Eleanor Roosevelt, Volume 3 by Blanche Wiesen Cook

Eleanor Roosevelt, Volume 3 by Blanche Wiesen Cook

Author:Blanche Wiesen Cook
Language: eng
Format: epub
Publisher: Penguin Publishing Group
Published: 2016-10-14T15:02:43+00:00


Chapter Sixteen

“Isolationism Is Impossible”: The Politics of Rescue

Varian Fry arrived in Marseilles on 15 August 1940, carrying a short list of two hundred notable artists, writers, musicians, “immediately endangered political refugees” and prominent antifascist activists whom he was determined to rescue. Within days he expanded his initial goal: he would now work to save everyone stranded in the crowded seaport city of southern France, including the hundreds of thousands of foreign-born, now stateless Jews. From his suite in the Hotel Splendide, with the support of the ERC in New York, his indefatigable efforts ultimately produced significant results.

But Fry’s heroic determination to save lives contradicted State Department policies as well as FDR’s diplomatic priorities. Ever since ER’s “interference” regarding the passengers on the SS Quanza, Breckinridge Long had been firmly in charge of refugee issues and consular decisions. Although FDR had agreed to grant visitors’ visas to the most endangered and noteworthy refugees who were trapped in unoccupied France, Long’s policy of “delay and delay” ruled the moment. On 30 August, Karl Frank wrote to ER that her friendly interest had resulted in “many hundreds” of visitors’ visas, but “the problem of exit permits from France” endured, so that, of the 576 people whose names the President’s Advisory Committee on Political Refugees had presented to the State Department for visas, the vast majority remained trapped. Actually fewer than fifty had the papers they needed. On 6 September, outraged by the many bureaucratic hurdles, ER wrote Sumner Welles, “Is there no way of getting our Consul in Marseilles to help . . . a few more of these poor people out?”

After a month of earnest activity in Marseilles and Lisbon, ERC chairman Frank Kingdon told ER that the situation remained dreadful. The Lisbon consul “is holding up many people who have taken the first great step in escaping from France, and whose departure from Lisbon should be expedited.” Kingdon hoped she would find something to be done about “this unnecessary stoppage,” which merely added “to the overcrowding of Lisbon and the suffering of the refugees.”
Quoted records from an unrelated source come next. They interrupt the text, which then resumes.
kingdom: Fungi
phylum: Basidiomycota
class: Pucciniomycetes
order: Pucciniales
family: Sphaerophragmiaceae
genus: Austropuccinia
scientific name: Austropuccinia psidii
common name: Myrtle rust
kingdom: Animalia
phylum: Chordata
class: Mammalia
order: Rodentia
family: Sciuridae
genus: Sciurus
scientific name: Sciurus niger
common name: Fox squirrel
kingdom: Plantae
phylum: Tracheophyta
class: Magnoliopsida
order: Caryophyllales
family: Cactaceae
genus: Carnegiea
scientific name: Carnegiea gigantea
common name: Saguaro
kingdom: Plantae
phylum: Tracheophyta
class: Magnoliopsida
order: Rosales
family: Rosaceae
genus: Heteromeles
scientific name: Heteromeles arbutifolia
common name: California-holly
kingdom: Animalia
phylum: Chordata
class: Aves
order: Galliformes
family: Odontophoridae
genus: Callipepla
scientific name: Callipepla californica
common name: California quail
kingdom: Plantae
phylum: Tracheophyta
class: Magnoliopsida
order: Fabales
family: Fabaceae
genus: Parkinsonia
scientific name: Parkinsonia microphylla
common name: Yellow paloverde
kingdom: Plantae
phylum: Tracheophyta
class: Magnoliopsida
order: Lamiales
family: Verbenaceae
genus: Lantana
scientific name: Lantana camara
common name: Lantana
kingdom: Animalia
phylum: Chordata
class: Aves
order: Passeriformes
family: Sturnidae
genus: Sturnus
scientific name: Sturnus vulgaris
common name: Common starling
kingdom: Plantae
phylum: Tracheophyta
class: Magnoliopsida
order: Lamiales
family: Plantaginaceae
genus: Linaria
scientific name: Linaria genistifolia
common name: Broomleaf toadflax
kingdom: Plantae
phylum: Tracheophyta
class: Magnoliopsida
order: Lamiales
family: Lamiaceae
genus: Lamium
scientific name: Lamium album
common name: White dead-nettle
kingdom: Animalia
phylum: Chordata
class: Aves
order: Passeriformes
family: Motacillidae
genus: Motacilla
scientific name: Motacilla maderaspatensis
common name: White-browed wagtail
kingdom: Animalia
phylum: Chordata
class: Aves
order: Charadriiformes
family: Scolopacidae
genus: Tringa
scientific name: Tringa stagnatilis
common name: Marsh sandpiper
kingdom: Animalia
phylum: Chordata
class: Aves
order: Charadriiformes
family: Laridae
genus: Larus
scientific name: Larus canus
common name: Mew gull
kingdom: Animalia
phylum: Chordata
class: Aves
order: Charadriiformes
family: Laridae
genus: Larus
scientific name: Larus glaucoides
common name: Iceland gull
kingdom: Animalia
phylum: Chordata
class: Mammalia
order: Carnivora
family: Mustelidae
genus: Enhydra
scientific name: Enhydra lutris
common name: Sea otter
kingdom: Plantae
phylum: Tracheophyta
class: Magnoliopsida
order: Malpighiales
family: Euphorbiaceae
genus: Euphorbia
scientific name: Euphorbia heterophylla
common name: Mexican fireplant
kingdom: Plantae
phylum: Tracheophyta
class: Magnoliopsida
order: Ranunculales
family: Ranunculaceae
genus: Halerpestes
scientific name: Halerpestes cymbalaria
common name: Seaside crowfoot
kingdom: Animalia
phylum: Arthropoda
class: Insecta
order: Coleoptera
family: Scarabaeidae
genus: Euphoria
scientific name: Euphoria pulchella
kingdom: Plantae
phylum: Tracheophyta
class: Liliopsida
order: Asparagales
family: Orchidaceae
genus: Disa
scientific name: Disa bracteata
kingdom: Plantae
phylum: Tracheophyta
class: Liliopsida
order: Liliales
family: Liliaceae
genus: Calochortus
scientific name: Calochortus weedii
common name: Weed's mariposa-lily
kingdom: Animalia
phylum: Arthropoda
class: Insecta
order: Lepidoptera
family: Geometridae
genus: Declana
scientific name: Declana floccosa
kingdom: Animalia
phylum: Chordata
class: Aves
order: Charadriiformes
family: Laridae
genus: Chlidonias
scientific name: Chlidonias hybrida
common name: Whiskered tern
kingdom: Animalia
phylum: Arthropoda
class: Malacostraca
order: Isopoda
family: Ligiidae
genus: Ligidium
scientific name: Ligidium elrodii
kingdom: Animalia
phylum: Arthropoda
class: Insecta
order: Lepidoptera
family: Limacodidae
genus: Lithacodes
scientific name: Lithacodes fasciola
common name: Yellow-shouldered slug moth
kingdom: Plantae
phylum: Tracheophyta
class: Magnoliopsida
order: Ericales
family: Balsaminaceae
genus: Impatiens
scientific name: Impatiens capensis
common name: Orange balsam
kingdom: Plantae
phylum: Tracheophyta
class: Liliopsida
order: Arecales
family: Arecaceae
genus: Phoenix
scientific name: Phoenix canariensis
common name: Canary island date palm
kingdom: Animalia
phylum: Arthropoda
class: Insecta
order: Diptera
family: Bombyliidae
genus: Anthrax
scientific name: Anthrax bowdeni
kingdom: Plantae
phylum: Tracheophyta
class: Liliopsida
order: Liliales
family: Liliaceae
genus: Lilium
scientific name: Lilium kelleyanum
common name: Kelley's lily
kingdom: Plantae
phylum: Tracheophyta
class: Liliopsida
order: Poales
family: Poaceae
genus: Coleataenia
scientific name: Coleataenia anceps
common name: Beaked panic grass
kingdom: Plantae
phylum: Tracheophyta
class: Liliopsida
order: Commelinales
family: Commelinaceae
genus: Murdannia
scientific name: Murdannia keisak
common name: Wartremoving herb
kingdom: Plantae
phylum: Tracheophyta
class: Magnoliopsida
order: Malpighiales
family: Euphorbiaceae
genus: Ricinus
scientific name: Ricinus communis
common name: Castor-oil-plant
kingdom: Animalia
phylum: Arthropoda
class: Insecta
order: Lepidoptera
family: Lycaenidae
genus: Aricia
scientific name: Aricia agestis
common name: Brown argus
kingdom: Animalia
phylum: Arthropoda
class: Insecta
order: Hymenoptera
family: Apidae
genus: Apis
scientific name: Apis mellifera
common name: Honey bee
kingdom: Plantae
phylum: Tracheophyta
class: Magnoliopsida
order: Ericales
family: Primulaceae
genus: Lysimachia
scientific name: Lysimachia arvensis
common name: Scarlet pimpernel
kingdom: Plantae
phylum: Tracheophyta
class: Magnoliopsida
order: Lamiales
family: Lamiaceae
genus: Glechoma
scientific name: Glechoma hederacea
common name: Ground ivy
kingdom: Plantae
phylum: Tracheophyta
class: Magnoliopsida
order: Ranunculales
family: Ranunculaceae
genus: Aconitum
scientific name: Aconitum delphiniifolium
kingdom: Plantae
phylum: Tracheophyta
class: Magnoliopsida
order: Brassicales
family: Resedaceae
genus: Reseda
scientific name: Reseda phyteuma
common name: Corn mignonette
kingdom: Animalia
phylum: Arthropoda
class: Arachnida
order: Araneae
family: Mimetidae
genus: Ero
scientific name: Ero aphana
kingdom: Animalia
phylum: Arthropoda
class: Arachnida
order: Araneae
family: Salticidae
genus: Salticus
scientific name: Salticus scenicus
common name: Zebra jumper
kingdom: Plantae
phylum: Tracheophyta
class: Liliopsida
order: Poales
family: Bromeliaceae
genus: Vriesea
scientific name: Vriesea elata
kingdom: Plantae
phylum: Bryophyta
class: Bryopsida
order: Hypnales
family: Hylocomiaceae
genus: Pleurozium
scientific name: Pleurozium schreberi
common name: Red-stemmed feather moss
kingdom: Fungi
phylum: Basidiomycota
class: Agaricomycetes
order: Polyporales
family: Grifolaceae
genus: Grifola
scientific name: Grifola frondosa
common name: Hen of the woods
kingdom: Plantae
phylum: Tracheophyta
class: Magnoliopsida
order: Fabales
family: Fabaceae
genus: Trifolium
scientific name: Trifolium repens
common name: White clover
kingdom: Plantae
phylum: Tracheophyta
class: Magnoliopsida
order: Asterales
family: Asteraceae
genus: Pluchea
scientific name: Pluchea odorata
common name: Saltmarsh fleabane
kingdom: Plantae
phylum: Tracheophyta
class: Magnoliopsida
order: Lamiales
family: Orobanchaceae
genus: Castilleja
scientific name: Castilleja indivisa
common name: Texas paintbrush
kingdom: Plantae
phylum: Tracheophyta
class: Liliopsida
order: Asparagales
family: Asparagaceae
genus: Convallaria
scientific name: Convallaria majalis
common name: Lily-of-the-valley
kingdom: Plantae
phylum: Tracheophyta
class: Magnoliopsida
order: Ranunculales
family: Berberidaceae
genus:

Moved by the agony of so many people stranded in peril, ER acted upon every request made of her. She was particularly emphatic regarding writers like Lion Feuchtwanger, whose works she had read and admired.

She had enjoyed Feuchtwanger’s company during his November 1932–January 1933 U.S. lecture tour. On 19 March 1933, only a week after FDR’s inauguration, ER’s friend Helen Rogers Reid had published Feuchtwanger’s article “Hitler’s War on Culture” in the Sunday New York Herald Tribune Magazine—the first alert to U.S. audiences of the bitter and dangerous reality that had so quickly and completely distorted the Germany of Lessing and Goethe into a land of brutality and fear, violence and hatred. After leaving Washington, the author had joined his wife, famed German gymnast and athlete Marta Loffler Feuchtwanger, in Austria, where she had been on a skiing holiday. Within months Hitler revoked the citizenship of those “disloyal to the Reich,” and Feuchtwanger, now stateless, had joined the German exile community in the south of France.